» **PROBLEM TO WORK ON**: Whatever comes before the line containing "48 189 6.34" stays out; transcribe that line and all that follow to the end of the records exactly, with no pictures.

[Spatial grounding data]
================

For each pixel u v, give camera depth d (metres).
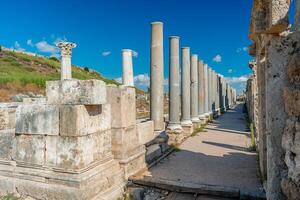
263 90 8.00
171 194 7.30
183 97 18.16
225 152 12.42
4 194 6.82
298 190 4.18
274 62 5.51
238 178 8.43
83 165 6.48
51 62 67.88
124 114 8.18
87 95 6.59
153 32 13.67
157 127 13.34
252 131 16.42
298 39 5.30
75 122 6.35
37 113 6.79
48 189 6.34
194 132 18.92
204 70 26.50
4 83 34.00
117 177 7.57
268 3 5.64
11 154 7.16
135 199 7.39
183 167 9.78
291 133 4.46
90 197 6.35
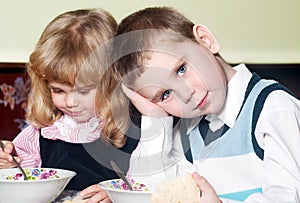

================

» **RESULT OF THE TASK**:
48 189 6.34
194 132 18.92
204 70 26.50
4 83 34.00
117 177 7.57
268 3 5.64
11 154 7.16
135 199 7.39
183 167 9.78
291 133 4.46
90 197 6.35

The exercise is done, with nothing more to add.